2. Magazines have their own staff of writers.
At one time I totally believed this. It’s because I’d never been exposed to the world of travel writing, so what did I know?
Truth be told, some magazines do have their own in-house writers, but more publications these days accept freelance submissions than don’t.
I just spoke to the executive editor from Edible San Diego Magazine the other day who said that almost all their writers are now freelancers, and with the COVID-19 crisis, many publications are moving further in that direction.
3. You must travel to exotic destinations to write a story.
Like many of my colleagues, I started my writing career penning stories about my hometown. For one, I was working full-time with only so much vacation time, and secondly, I realized that my hometown of San Diego is someone else’s ideal travel destination full of great story ideas.
Though traveling to exotic islands is always my favorite, I continue to explore my local beach towns to write the type of stories I love best. And with today’s pandemic, that’s working out extremely well for many writers in the field.

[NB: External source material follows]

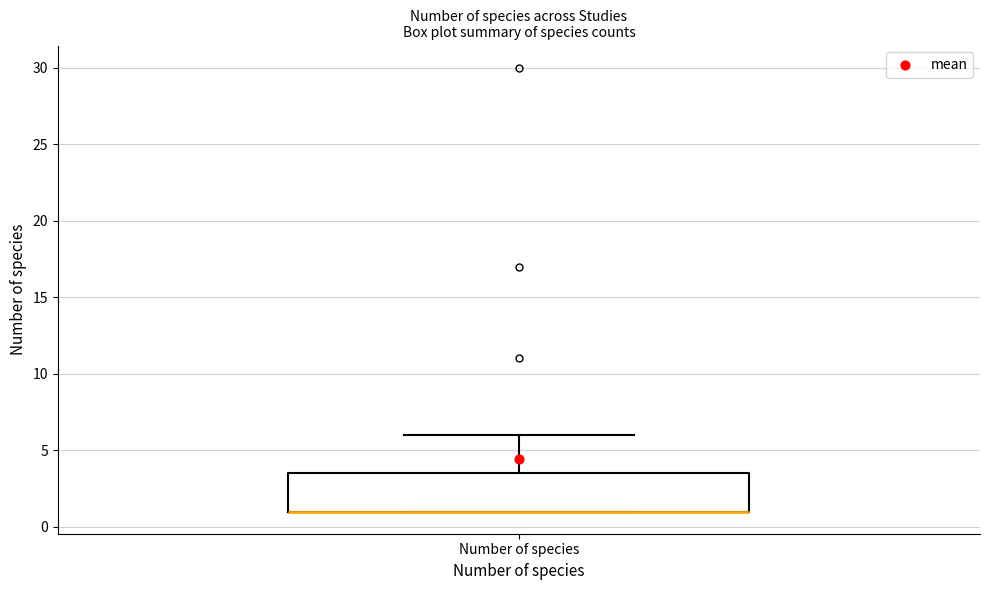

Transcribe this box plot: give where the median line is, the range the box spans, and where the two whiskers end, as read against the y-axis. The values are not printed on the chart, so give them approximately, as read against the axis.

median 1.0 (drawn on the box's lower edge), box 1.0 to 3.5, whiskers 1.0 to 6.0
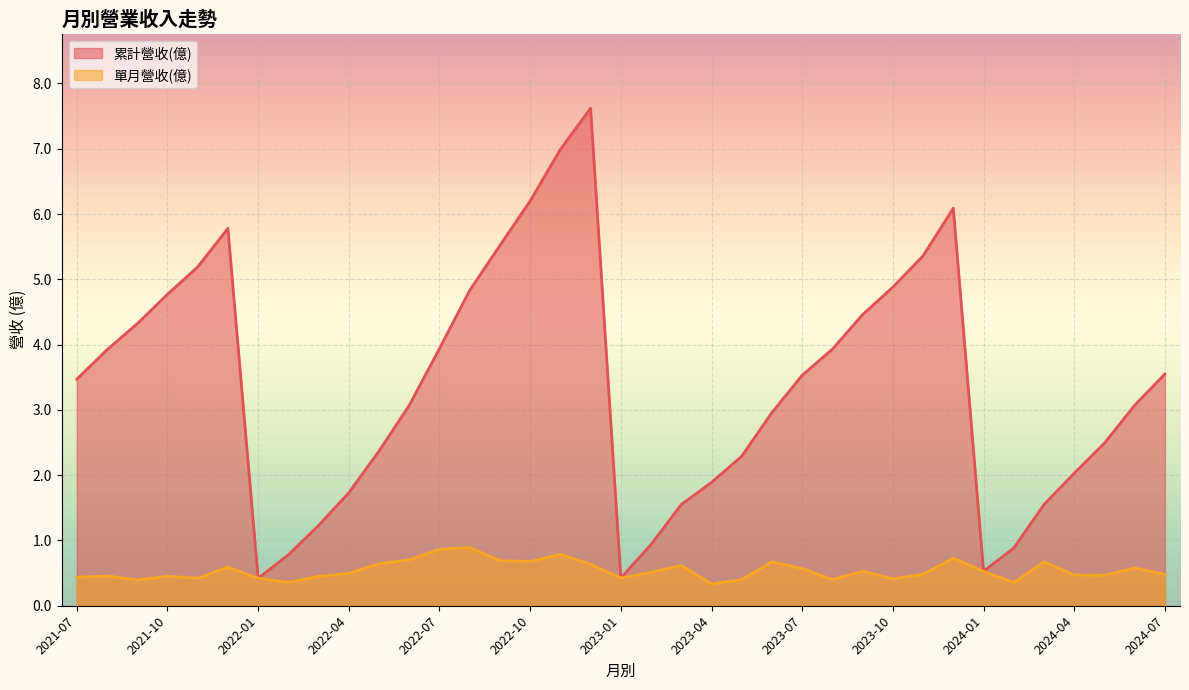

At how many categories does at least one series exceed 6?

4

4. You have to choose a specific writing niche.
While this may be true for bloggers hoping to capture a specific genre to gain followers, freelance writing is different.
Some writers do find a niche they love, like food, wine, island destinations, or spa writing. But you don’t have to. Destinations are like people—multi-faceted. Visiting a place like Hawaii’s Big Island for example yielded me several stories covering food, culture, coffee, history, nature, and my beloved waterfalls.
Honestly, the more open you are to writing for multiple genres, the better. The bylines will multiply.
5. Travel writers don’t make any money.
Well, this is true for those who choose to write for free. And I’ve met some of these on my many press trips.
They’re not making money because they’re not pitching to the publications that pay writers.
How much money can be made? Well, that’s up to each individual writer. Airline and specialty publications can pay upwards of $500 to $1,000 a story. It all comes down to knowing the voice of the publication, coming up with a great story idea, and then pitching away.
And let’s not forget the value of all the free perks travel writers enjoy.